→ To-do item
Report each line of the records below that uses the word "riunioni".

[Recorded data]

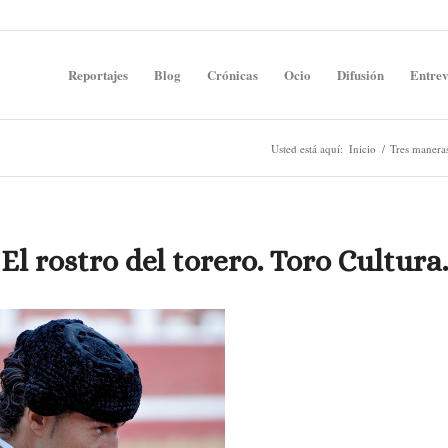
Reportajes
Blog
Crónicas
Ocio
Difusión
Entrev
Usted está aquí:
Inicio
/
Tres manera
El rostro del torero. Toro Cultura.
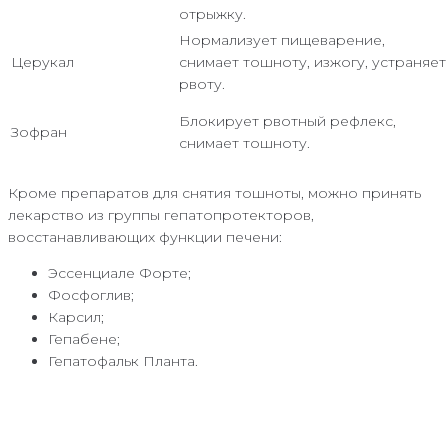
отрыжку.
Нормализует пищеварение,
Церукал
снимает тошноту, изжогу, устраняет
рвоту.
Блокирует рвотный рефлекс,
Зофран
снимает тошноту.
Кроме препаратов для снятия тошноты, можно принять
лекарство из группы гепатопротекторов,
восстанавливающих функции печени:
Эссенциале Форте;
Фосфоглив;
Карсил;
Гепабене;
Гепатофальк Планта.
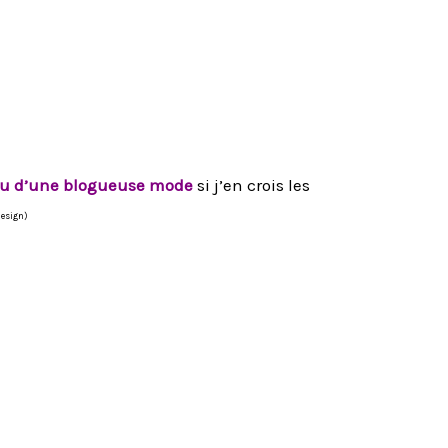
au d’une blogueuse mode
si j’en crois les
design)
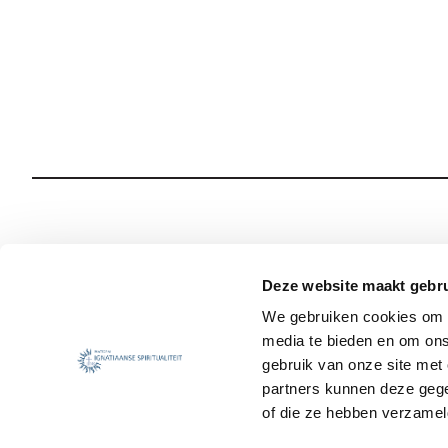
Wie we zijn
Onze Spiritualiteit
Deze website maakt gebru
We gebruiken cookies om c
Wat we doen
Sociale Veiligheid
media te bieden en om ons
Jezuïet worden
Nieuws
gebruik van onze site met
partners kunnen deze gege
of die ze hebben verzamel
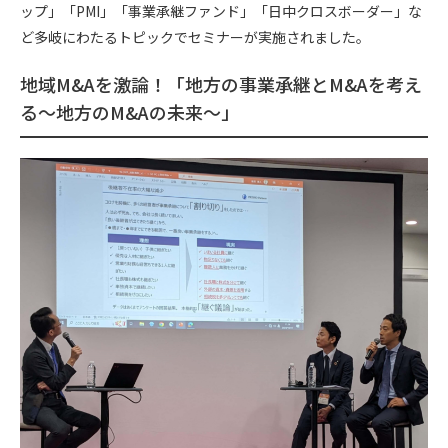
ップ」「PMI」「事業承継ファンド」「日中クロスボーダー」な
ど多岐にわたるトピックでセミナーが実施されました。
地域M&Aを激論！「地方の事業承継とM&Aを考え
る～地方のM&Aの未来～」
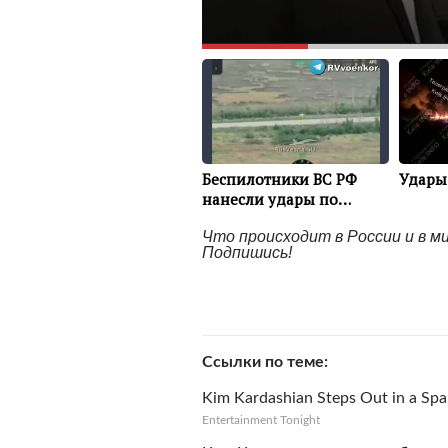
Что происходит в России и в 
Подпишись!
Ссылки по теме
Kim Kardashian Steps Out in a Spar
Entertainment Tonight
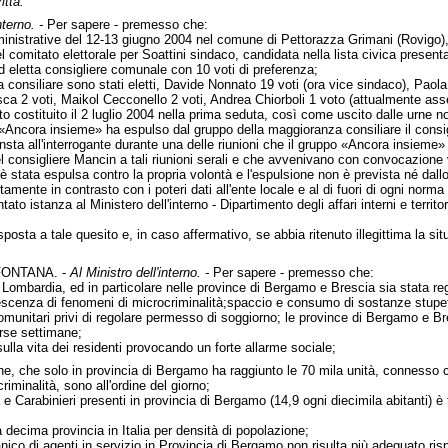
itta:
nterno. -
Per sapere - premesso che:
inistrative del 12-13 giugno 2004 nel comune di Pettorazza Grimani (Rovigo), 
l comitato elettorale per Soattini sindaco, candidata nella lista civica presen
eletta consigliere comunale con 10 voti di preferenza;
a consiliare sono stati eletti, Davide Nonnato 19 voti (ora vice sindaco), Pa
ca 2 voti, Maikol Cecconello 2 voti, Andrea Chiorboli 1 voto (attualmente as
to costituito il 2 luglio 2004 nella prima seduta, così come uscito dalle urne 
 «Ancora insieme» ha espulso dal gruppo della maggioranza consiliare il consigl
sta all'interrogante durante una delle riunioni che il gruppo «Ancora insieme» 
 consigliere Mancin a tali riunioni serali e che avvenivano con convocazione 
 è stata espulsa contro la propria volontà e l'espulsione non è prevista né da
amente in contrasto con i poteri dati all'ente locale e al di fuori di ogni norma 
to istanza al Ministero dell'interno - Dipartimento degli affari interni e territo
sposta a tale quesito e, in caso affermativo, se abbia ritenuto illegittima la sit
ONTANA. -
Al Ministro dell'interno. -
Per sapere - premesso che:
n Lombardia, ed in particolare nelle province di Bergamo e Brescia sia stata r
escenza di fenomeni di microcriminalità;spaccio e consumo di sostanze stupef
acomunitari privi di regolare permesso di soggiorno; le province di Bergamo e B
rse settimane;
ulla vita dei residenti provocando un forte allarme sociale;
e, che solo in provincia di Bergamo ha raggiunto le 70 mila unità, connesso con
riminalità, sono all'ordine del giorno;
a e Carabinieri presenti in provincia di Bergamo (14,9 ogni diecimila abitanti) è
 decima provincia in Italia per densità di popolazione;
ganico di agenti in servizio in Provincia di Bergamo non risulta più adeguato r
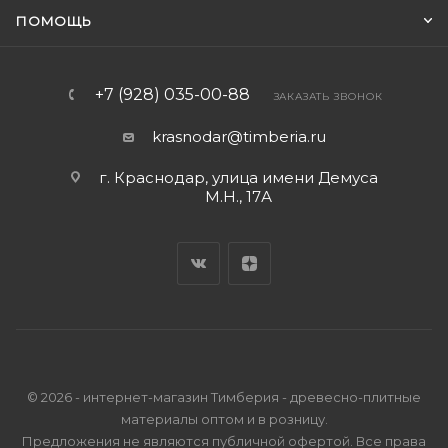
ПОМОЩЬ
+7 (928) 035-00-88
ЗАКАЗАТЬ ЗВОНОК
krasnodar@timberia.ru
г. Краснодар, улица имени Демуса
М.Н., 17А
© 2026 - интернет-магазин Тимберия - древесно-плитные
материалы оптом и в розницу.
Предложения не являются публичной офертой. Все права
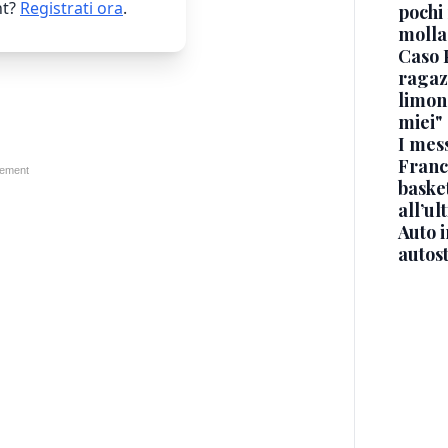
t?
Registrati ora
.
pochi 
molla
Caso 
ragaz
limona
miei"
I mes
Franc
basket
all’ul
Auto 
autos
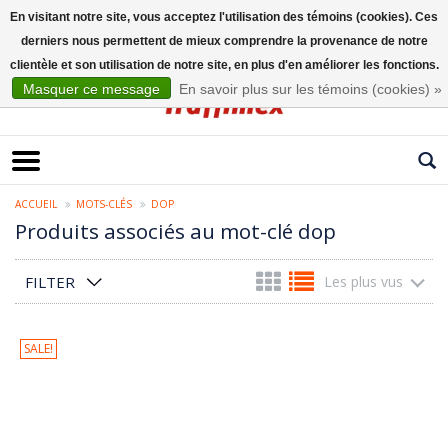
En visitant notre site, vous acceptez l'utilisation des témoins (cookies). Ces
derniers nous permettent de mieux comprendre la provenance de notre
Français
clientèle et son utilisation de notre site, en plus d'en améliorer les fonctions.
Masquer ce message
En savoir plus sur les témoins (cookies) »
ACCUEIL
MOTS-CLÉS
DOP
Produits associés au mot-clé dop
FILTER
Les plus vus
SALE!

→ Answer to this task
sta all'interrogante durante una delle riunioni che il gruppo «Ancora insieme» 
 consigliere Mancin a tali riunioni serali e che avvenivano con convocazione 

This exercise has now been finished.